**Material provided**
===============

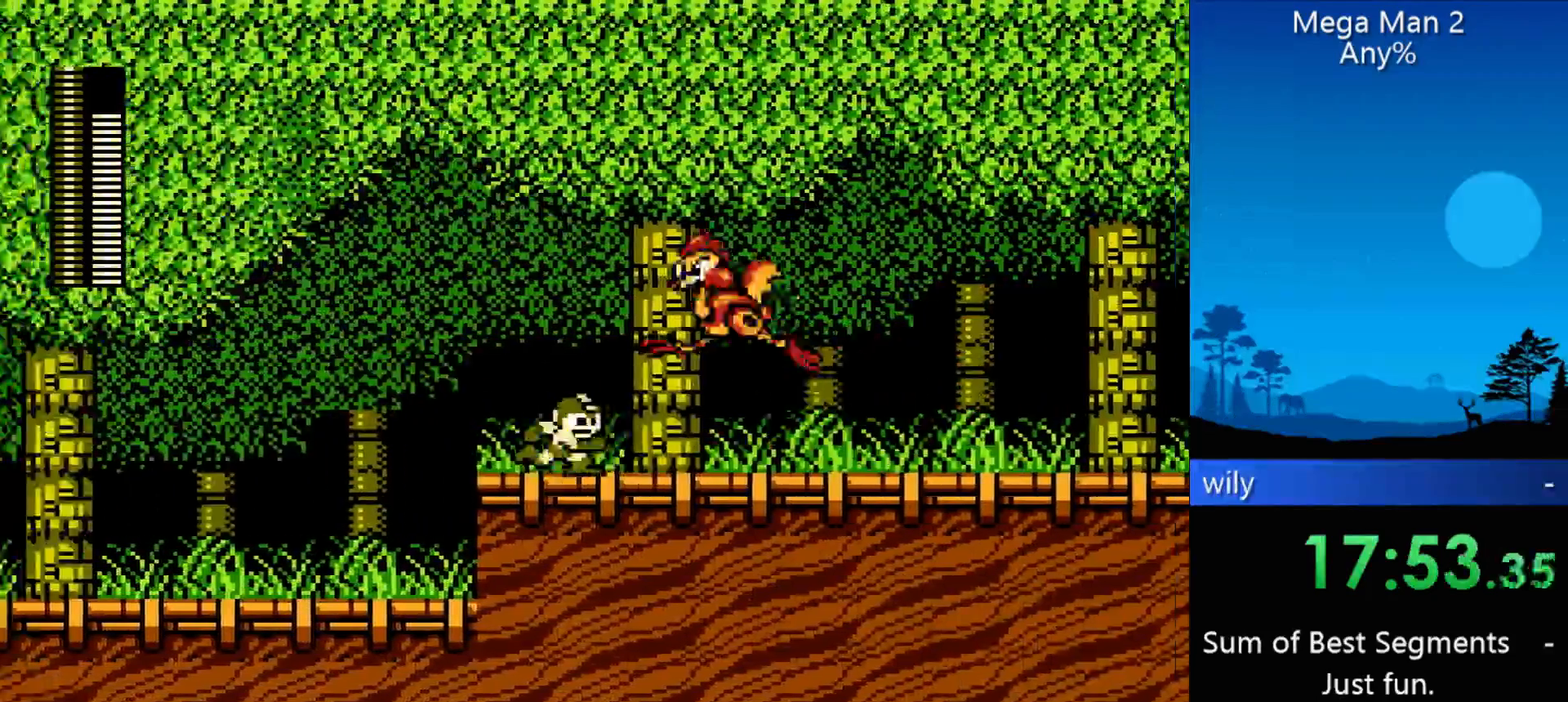
{"buttons": ["DPAD_RIGHT"], "events": []}
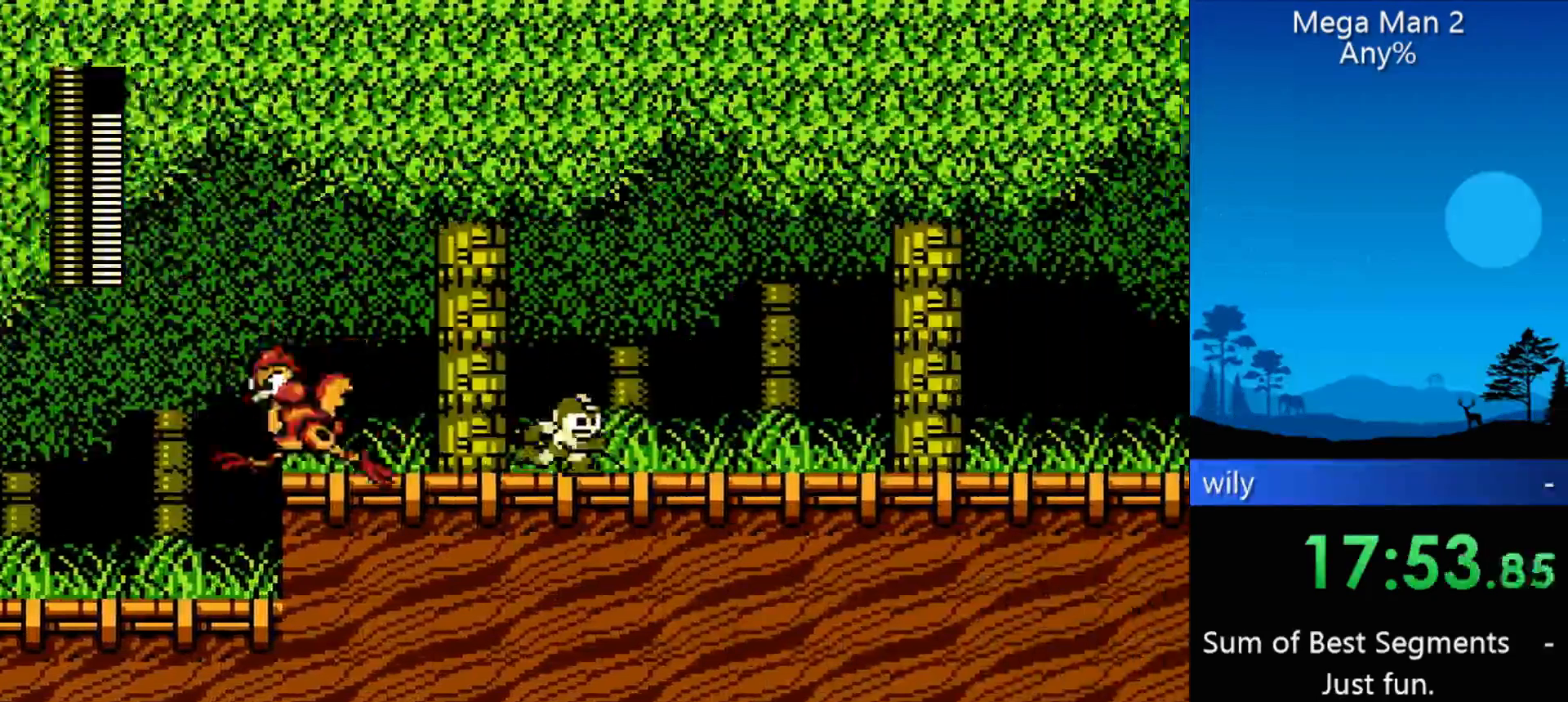
{"buttons": ["DPAD_RIGHT"], "events": []}
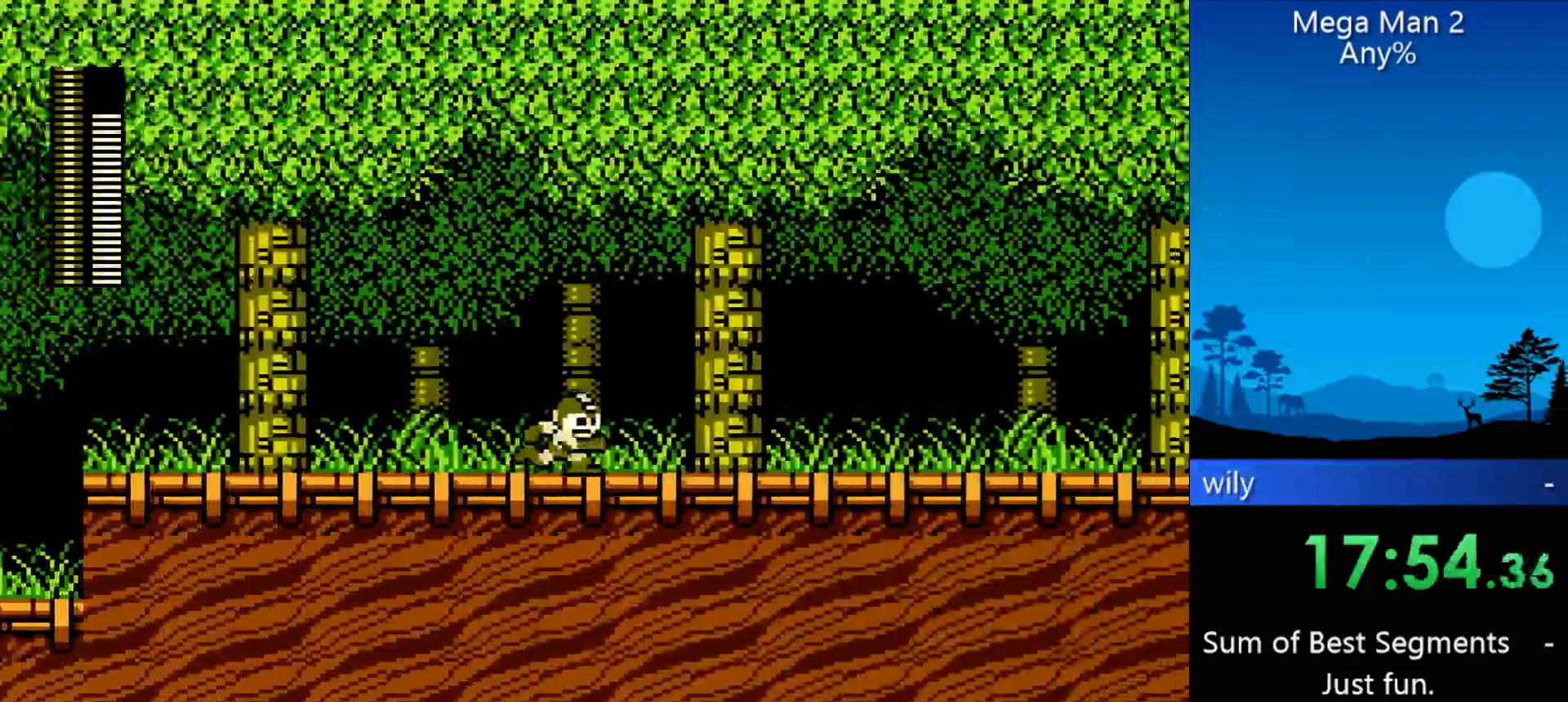
{"buttons": ["DPAD_RIGHT"], "events": []}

===============

**Exercise description**
Every line above should be copied exactly; do not carry over the pictures.

**Written solution**
{"buttons": ["DPAD_RIGHT"], "events": []}
{"buttons": ["DPAD_RIGHT"], "events": []}
{"buttons": ["DPAD_RIGHT"], "events": []}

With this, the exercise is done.